======== 記録の抜粋

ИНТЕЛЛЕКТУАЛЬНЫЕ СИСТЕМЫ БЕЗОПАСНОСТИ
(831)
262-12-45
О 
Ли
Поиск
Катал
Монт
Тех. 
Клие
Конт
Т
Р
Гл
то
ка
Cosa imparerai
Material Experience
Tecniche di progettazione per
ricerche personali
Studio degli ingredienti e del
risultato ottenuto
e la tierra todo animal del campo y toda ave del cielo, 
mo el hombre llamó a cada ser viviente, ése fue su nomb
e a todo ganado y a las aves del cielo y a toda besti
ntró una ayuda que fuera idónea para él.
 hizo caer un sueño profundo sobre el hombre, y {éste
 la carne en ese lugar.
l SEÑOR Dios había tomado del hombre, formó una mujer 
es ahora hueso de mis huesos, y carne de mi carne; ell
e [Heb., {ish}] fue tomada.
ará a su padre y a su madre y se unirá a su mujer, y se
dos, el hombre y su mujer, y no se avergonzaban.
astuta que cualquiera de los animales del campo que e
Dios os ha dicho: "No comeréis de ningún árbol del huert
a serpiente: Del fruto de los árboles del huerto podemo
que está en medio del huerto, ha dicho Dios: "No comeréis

================
======== 記録の抜粋

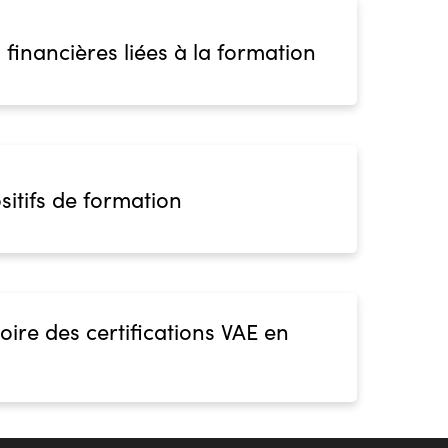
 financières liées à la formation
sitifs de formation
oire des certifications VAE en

================
======== 記録の抜粋

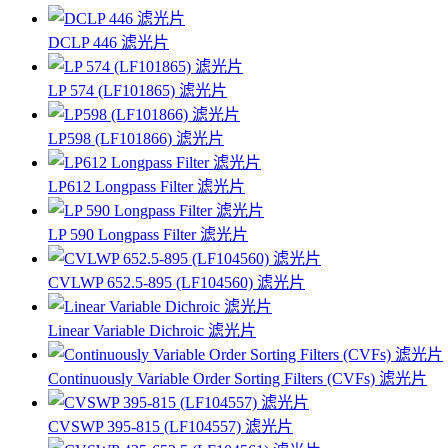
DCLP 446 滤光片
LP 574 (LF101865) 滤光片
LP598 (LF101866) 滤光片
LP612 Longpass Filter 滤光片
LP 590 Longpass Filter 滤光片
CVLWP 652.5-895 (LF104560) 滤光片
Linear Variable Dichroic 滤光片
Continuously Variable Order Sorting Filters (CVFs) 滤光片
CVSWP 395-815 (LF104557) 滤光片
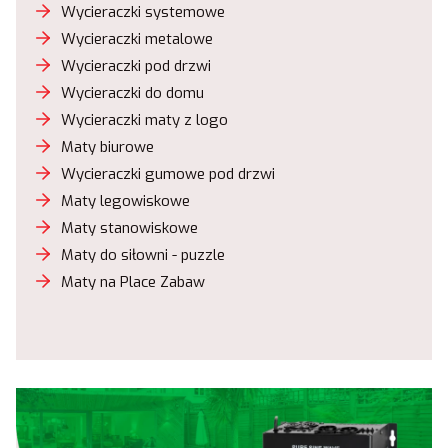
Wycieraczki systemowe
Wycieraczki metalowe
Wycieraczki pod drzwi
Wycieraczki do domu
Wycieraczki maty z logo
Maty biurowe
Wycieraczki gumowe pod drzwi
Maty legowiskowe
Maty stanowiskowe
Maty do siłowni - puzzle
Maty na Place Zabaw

================

▶ **取り組む課題**
「Wycieraczki systemowe」を含む行で始まり「Maty na Place Zabaw」を含む行で終わる部分を、「gumowe」を「kokosowe」に差し替えて書き直せ。それ以外は一切変えないこと。

▶ **この課題の解答**
Wycieraczki systemowe
Wycieraczki metalowe
Wycieraczki pod drzwi
Wycieraczki do domu
Wycieraczki maty z logo
Maty biurowe
Wycieraczki kokosowe pod drzwi
Maty legowiskowe
Maty stanowiskowe
Maty do siłowni - puzzle
Maty na Place Zabaw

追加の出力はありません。